▶ Aim of the task
I need every line that includes the word "click" copied from the material.

--- Source material ---

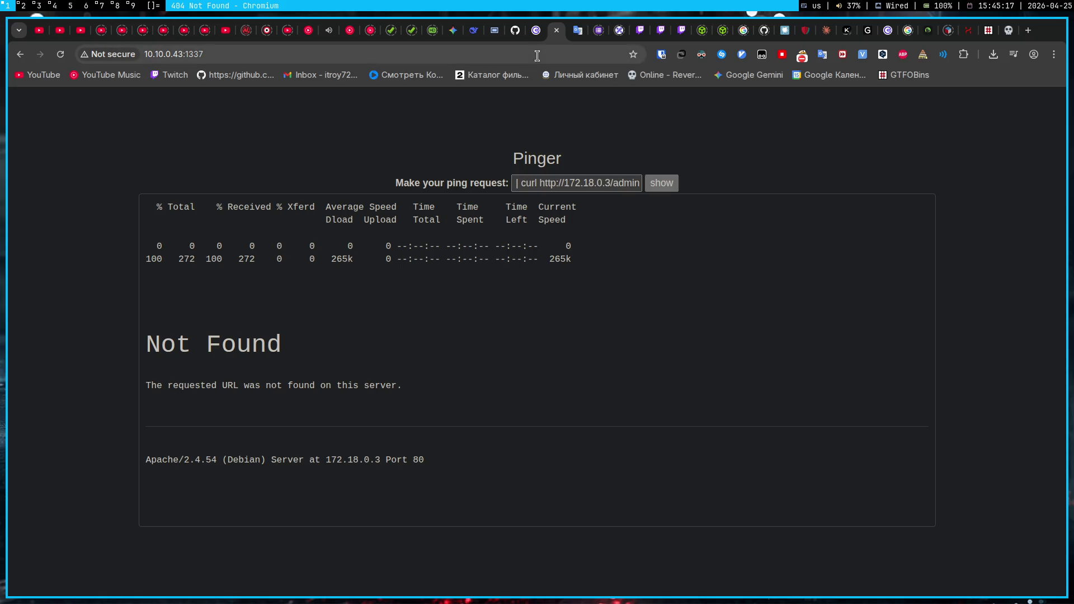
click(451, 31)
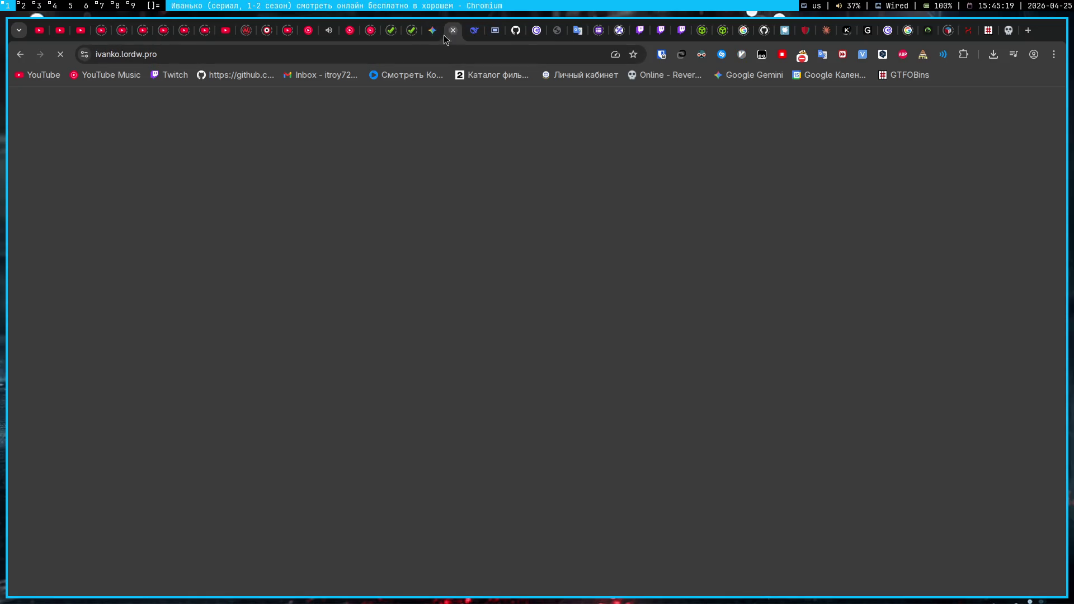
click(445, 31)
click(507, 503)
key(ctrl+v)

---

▶ Result of the task
click(451, 31)
click(445, 31)
click(507, 503)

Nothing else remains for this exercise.